Some may be living through the loss of family, friends or colleagues who have died from the COVID-19 virus. Others have had losses that would be considered major life events, such as a job layoff. Many have lost recreation, social support and relationships.
Grief can be part of all of these types of losses, said Rev. Pam Lazor, chaplain in the spiritual care department at Cedars-Sinai Medical Center in Los Angeles.
"Every time we have loss, we grieve," Lazor said in a hospital news release. "We often don't think of it that way, as grief tends to be more associated with death, dying, mourning or bereavement."
Feeling anxious, sad, depressed, angry or lonely can all be signs you are experiencing grief, and everyone experiences it differently.
"There's nothing predictable about grief," Lazor said. "There's really no way to tell someone, 'This is what will happen, or this is how you should respond when it does.' Even for those who've been through grief in the past, each grief is unique."
Lazor said it's important to look for meaning after loss and recognize that loss is a universal experience.
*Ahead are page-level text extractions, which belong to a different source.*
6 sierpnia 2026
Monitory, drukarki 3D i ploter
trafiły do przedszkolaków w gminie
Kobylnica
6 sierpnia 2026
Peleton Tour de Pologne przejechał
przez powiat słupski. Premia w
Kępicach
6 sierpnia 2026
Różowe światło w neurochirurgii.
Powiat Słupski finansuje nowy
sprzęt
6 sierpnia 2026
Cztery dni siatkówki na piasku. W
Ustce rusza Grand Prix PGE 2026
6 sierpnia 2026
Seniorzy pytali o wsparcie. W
You might also see this time as an invitation to deepen your faith and connect virtually with others.
"Having faith can help us understand our loss and find a sense of meaning and hope after the loss," Lazor said. "Faith might not be religious faith. It could be faith in our own resilience or our connection to our community. However we view it, having faith can have a very positive effect following grief and loss."
People who've lost loved ones during the pandemic may find it harder to grieve because of a feeling of being in limbo, Lazor said. It can be beneficial to connect with others.
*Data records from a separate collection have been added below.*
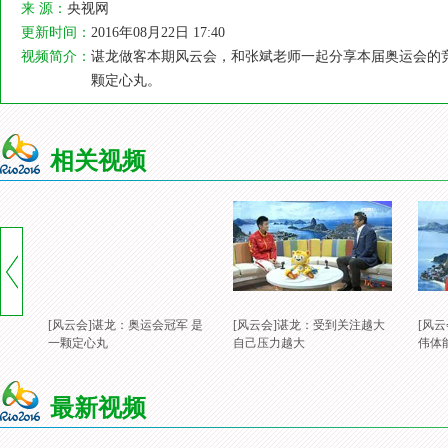
来 源：
央视网
更新时间：
2016年08月22日 17:40
视频简介：
谌龙做客本期风云会，和张斌老师一起分享本届奥运会的
颗定心丸。
相关视频
[风云会]谌龙：奥运会冠军 是
[风云会]谌龙：受到关注越大
[风
一颗定心丸
自己压力越大
伟体
最新视频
"Some people who have had a virtual funeral or memorial service have been actually surprised at how wonderful the experience was and felt a great sense of connection," Lazor said. "In some instances, this made the experience even more meaningful."
It's important not to avoid or suppress your feelings, she said.
"We live in a culture of needing to look as if we've got it all together," Lazor said. "Grief is the antithesis of that, and we need to embrace the grieving process. We can't go through our lives without experiencing some loss. We need to give ourselves time and space to mourn."